The Kurds, who share ethnic and cultural similarities with Iranians and are mostly Muslim by religion (largely Sunni but with many minorities), have long struggled for self-determination. After World War I, their lands were divided up between Iraq, Iran, Syria, and Turkey. In Iran, though there have been small separatist movements, Kurds are mostly subjected to the same repressive treatment as everyone else (though they also face Persian and Shi’ite chauvinism, and a number of Kurdish political prisoners were recently executed). The situation is worse in Iraq, Syria, and Turkey, where the Kurds are a minority people subjected to ethnically targeted violations of human rights.  

Iraq: In 1986–89, Saddam Hussein conducted a genocidal campaign in which tens of thousands were murdered and thousands of Kurdish villages destroyed, including by bombing and chemical warfare. After the first Gulf War, the UN sought to establish a safe haven in parts of Kurdistan, and the United States and UK set up a no-fly zone. In 2003, the Kurdish peshmerga sided with the U.S.-led coalition against Saddam Hussein. In 2005, after a long struggle with Baghdad, the Iraqi Kurds won constitutional recognition of their autonomous region, and the Kurdistan Regional Government has since signed oil contracts with a number of Western oil companies as well as with Turkey. Iraqi Kurdistan has two main political parties, the Kurdistan Democratic Party (KDP) and the Patriotic Union of Kurdistan (PUK), both clan-based and patriarchal.

**Data in this exercise:**
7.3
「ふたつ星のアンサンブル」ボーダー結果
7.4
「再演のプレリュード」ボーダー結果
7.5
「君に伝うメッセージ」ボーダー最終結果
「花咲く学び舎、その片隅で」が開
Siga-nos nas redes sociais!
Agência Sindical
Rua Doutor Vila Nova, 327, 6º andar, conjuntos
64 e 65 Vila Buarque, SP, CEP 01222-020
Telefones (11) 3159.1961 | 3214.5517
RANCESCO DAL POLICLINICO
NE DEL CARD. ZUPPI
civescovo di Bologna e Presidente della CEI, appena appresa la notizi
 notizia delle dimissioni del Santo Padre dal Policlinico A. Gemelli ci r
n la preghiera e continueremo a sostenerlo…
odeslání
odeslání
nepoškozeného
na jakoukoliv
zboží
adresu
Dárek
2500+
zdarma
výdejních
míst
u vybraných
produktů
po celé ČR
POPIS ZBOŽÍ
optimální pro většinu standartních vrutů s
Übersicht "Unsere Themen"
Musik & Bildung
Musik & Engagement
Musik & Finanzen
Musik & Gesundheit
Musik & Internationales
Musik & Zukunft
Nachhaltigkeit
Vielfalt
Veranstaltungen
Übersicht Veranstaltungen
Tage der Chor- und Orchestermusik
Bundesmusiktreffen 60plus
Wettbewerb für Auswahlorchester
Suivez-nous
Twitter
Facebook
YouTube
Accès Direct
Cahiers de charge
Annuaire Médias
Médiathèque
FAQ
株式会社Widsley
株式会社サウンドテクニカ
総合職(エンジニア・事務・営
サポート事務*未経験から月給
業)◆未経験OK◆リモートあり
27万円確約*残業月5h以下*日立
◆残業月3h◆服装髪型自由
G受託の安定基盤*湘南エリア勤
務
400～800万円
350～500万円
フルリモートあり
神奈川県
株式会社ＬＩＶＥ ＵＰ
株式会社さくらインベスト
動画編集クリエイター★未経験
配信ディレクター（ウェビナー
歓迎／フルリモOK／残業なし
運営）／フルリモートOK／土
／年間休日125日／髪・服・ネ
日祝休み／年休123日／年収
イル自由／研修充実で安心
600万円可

**Instructions:**
a) According to the text on the Kurds, in what year did the Iraqi Kurds win constitutional recognition of their autonomous region?
b) Reproduce the listing from its first line up to and including the line with "optimální pro většinu standartních vrutů s", replacing "zdarma" with "gratis" and leaving everything else unchanged.

**Responses in order:**
a) 2005

b)
7.3
「ふたつ星のアンサンブル」ボーダー結果
7.4
「再演のプレリュード」ボーダー結果
7.5
「君に伝うメッセージ」ボーダー最終結果
「花咲く学び舎、その片隅で」が開
Siga-nos nas redes sociais!
Agência Sindical
Rua Doutor Vila Nova, 327, 6º andar, conjuntos
64 e 65 Vila Buarque, SP, CEP 01222-020
Telefones (11) 3159.1961 | 3214.5517
RANCESCO DAL POLICLINICO
NE DEL CARD. ZUPPI
civescovo di Bologna e Presidente della CEI, appena appresa la notizi
 notizia delle dimissioni del Santo Padre dal Policlinico A. Gemelli ci r
n la preghiera e continueremo a sostenerlo…
odeslání
odeslání
nepoškozeného
na jakoukoliv
zboží
adresu
Dárek
2500+
gratis
výdejních
míst
u vybraných
produktů
po celé ČR
POPIS ZBOŽÍ
optimální pro většinu standartních vrutů s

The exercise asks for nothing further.